◆ **ABOUT THIS EXERCISE**
Look through the records below for the line holding "che questo momento". Write it out exactly, with each following line through the line holding "regar al carrito".

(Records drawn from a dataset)
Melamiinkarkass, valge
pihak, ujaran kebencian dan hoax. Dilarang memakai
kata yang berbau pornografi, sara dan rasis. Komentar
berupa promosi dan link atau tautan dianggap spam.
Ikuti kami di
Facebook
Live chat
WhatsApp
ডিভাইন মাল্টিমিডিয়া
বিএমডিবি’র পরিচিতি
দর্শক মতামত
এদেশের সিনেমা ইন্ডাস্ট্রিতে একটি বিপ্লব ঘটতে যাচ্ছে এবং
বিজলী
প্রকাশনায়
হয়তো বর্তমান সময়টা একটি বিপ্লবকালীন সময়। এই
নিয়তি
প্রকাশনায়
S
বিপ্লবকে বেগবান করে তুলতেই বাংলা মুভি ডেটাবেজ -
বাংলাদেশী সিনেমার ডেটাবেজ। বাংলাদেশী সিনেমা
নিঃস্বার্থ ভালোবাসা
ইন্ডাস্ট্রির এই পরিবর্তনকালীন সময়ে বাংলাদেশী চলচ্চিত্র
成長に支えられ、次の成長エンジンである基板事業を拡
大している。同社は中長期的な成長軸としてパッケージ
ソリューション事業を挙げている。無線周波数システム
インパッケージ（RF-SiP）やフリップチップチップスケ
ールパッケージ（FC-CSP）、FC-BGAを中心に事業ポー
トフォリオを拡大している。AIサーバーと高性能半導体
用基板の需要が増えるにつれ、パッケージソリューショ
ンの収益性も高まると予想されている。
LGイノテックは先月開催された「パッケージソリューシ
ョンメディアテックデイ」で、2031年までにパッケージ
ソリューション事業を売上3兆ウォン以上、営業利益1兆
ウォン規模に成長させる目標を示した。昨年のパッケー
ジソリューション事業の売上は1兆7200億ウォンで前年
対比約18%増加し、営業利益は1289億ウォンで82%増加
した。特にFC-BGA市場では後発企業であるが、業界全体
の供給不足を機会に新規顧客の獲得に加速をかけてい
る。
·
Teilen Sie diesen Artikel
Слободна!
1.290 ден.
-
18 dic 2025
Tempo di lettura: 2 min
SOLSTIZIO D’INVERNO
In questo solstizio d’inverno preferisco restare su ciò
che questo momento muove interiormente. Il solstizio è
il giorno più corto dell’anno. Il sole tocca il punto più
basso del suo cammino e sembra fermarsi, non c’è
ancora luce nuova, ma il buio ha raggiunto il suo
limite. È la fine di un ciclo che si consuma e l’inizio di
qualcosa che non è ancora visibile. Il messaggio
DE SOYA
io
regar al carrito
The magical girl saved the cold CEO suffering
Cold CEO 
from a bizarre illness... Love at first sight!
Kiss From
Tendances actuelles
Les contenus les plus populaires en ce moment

...

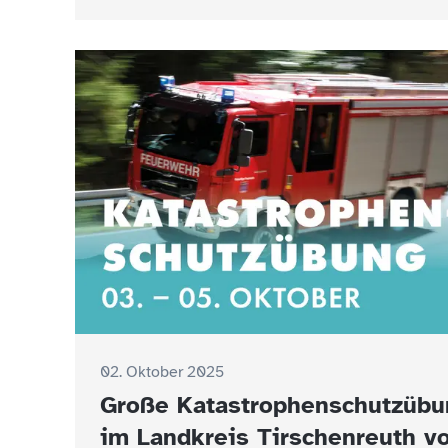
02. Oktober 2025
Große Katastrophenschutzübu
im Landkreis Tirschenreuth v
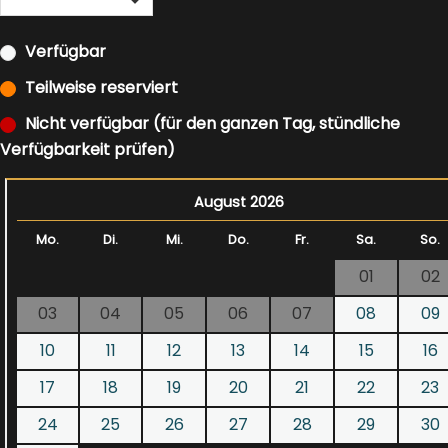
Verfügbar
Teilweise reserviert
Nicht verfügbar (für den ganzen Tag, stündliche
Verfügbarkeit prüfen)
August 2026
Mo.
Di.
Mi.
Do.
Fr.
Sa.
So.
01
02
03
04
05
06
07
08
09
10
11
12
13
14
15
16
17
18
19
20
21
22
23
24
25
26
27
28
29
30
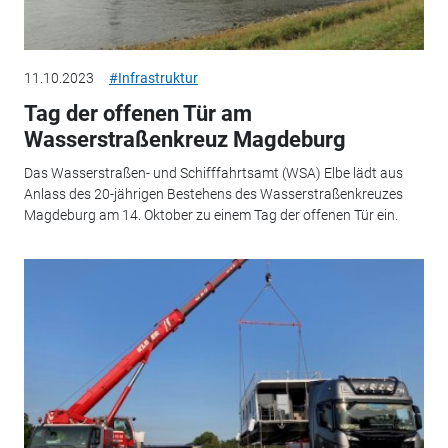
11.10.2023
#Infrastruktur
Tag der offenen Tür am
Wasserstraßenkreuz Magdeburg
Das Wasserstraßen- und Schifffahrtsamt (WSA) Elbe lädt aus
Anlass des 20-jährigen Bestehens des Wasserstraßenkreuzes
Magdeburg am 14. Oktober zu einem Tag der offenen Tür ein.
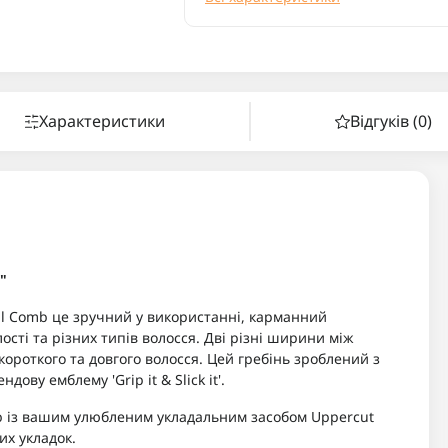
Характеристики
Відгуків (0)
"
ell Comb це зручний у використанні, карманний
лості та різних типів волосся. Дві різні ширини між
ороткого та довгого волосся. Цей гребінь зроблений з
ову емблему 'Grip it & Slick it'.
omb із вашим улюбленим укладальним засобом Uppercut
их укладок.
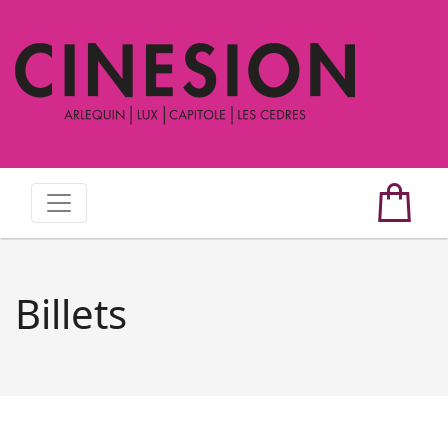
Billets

...

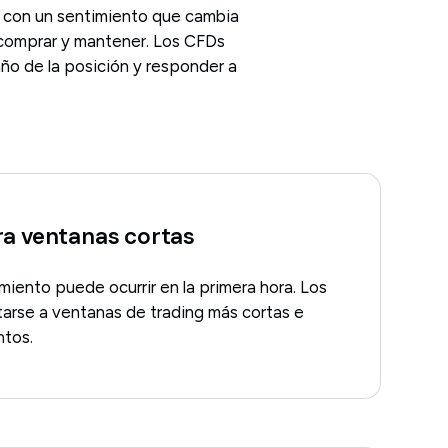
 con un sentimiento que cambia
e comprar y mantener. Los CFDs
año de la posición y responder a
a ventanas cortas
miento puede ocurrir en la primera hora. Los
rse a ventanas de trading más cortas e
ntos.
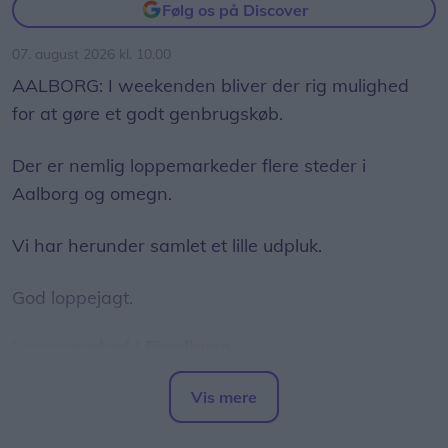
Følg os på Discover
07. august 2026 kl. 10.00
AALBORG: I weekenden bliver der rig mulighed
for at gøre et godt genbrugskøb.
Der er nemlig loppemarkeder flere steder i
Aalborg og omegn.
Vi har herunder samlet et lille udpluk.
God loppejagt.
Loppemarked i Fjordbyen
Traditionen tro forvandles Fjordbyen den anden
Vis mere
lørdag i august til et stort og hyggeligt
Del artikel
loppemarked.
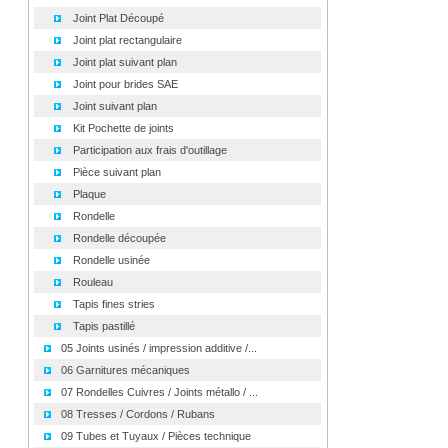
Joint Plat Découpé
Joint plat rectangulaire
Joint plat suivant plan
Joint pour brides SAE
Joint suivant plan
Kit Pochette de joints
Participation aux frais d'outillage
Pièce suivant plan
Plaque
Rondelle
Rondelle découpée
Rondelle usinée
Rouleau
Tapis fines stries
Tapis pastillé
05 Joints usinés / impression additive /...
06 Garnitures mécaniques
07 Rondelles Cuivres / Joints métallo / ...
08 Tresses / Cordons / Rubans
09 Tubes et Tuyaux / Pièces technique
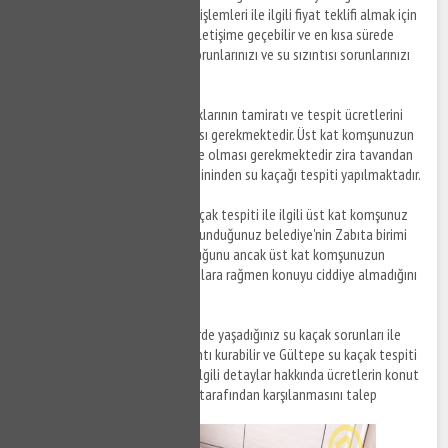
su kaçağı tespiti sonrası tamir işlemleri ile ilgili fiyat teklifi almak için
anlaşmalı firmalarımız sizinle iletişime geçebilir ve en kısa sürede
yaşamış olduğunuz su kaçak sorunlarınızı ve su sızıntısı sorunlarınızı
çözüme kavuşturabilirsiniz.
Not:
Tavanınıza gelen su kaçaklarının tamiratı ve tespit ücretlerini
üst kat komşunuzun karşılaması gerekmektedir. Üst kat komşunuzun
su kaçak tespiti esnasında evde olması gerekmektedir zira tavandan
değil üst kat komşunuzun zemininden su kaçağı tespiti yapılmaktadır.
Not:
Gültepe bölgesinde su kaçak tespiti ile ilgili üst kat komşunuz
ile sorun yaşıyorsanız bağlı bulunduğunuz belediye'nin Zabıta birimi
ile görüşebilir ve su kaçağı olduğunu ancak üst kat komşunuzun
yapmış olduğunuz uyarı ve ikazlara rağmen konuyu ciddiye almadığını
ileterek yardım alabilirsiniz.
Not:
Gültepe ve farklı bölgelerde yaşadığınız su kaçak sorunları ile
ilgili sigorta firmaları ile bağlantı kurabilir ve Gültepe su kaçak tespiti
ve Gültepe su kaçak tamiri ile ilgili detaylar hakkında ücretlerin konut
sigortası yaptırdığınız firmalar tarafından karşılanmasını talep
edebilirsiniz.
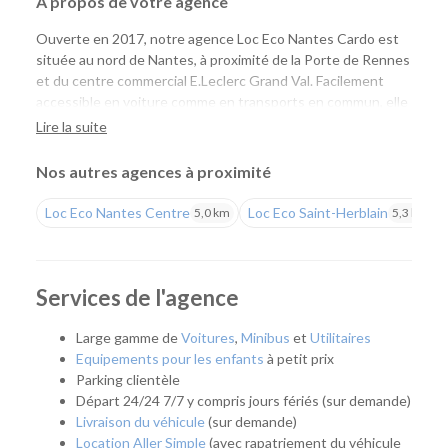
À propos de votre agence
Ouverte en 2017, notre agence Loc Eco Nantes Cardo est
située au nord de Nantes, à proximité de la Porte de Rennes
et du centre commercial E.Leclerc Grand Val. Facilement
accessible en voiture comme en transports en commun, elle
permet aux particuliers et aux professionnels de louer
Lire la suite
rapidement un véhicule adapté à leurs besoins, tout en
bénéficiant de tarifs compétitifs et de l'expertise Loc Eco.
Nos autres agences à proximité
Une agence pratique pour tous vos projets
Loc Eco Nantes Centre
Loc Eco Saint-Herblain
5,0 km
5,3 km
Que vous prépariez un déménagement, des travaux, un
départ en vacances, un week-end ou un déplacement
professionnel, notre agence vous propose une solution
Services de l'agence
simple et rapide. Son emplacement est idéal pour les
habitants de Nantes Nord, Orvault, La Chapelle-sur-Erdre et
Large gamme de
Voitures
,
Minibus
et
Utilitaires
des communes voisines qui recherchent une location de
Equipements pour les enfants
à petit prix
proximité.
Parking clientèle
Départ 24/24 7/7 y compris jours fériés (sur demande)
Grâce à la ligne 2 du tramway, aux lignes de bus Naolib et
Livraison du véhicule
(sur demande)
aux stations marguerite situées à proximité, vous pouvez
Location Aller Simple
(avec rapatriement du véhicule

◆ **RESPONSE FOR THIS EXERCISE**
che questo momento muove interiormente. Il solstizio è
il giorno più corto dell’anno. Il sole tocca il punto più
basso del suo cammino e sembra fermarsi, non c’è
ancora luce nuova, ma il buio ha raggiunto il suo
limite. È la fine di un ciclo che si consuma e l’inizio di
qualcosa che non è ancora visibile. Il messaggio
DE SOYA
io
regar al carrito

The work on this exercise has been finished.